Over the next three years, Cohere built a large language model Comparable to almost any other competitor. Now, it’s selling the technology to other businesses. The idea is to provide any company with the technology it needs to build and run its own AI applications, from chatbots to search engines to personal tutors.
“Our strategy is to build a platform that others can build on and experiment with,” Mr Gomez said.
OpenAI offers a similar service called GPT-4, which many businesses are already using to build chatbots and other applications. This new technology can analyze, generate and edit text. But it’s quick to handle picture and sound. OpenAI is preparing a version of GPT-4 that can examine a photo, describe it instantly, and even answer questions about it.
Microsoft Chief Executive Satya Nadella said the company’s arrangement with OpenAI is part of a mutually beneficial relationship it has long cultivated with smaller rivals. “I grew up in a company that was always doing these kinds of deals with other companies,” he told The New York Times earlier this year.
As the industry races to catch up to GPT-4, entrepreneurs, investors and experts are debating who will emerge as the ultimate winner.

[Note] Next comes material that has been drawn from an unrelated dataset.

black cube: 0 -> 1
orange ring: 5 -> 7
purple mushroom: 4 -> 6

Most agree that OpenAI is leading the field. But Cohere and a handful of other companies are developing similar technology.

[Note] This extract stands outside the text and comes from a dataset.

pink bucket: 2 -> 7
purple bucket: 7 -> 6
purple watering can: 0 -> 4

The tech giants are in a good position because they have the massive resources needed to push these systems further than anyone else.Google also Has a transformer patentthe underlying technology behind the artificial intelligence systems Cohere and many other companies are building.
But there’s a wildcard: open source software.
Meta, another giant with the computing power needed to build the next wave of artificial intelligence, recently open-sourced its latest large-scale language model, meaning anyone can reuse it and build on top of it. Many in the field believe that this free software will allow anyone to compete.
“Having the collective intelligence of every researcher on the planet will beat any company,” says Amr Awadallah, CEO of AI startup Vectara and a former Google executive. But they still have to pay to do it. Access to a larger competitor’s data center.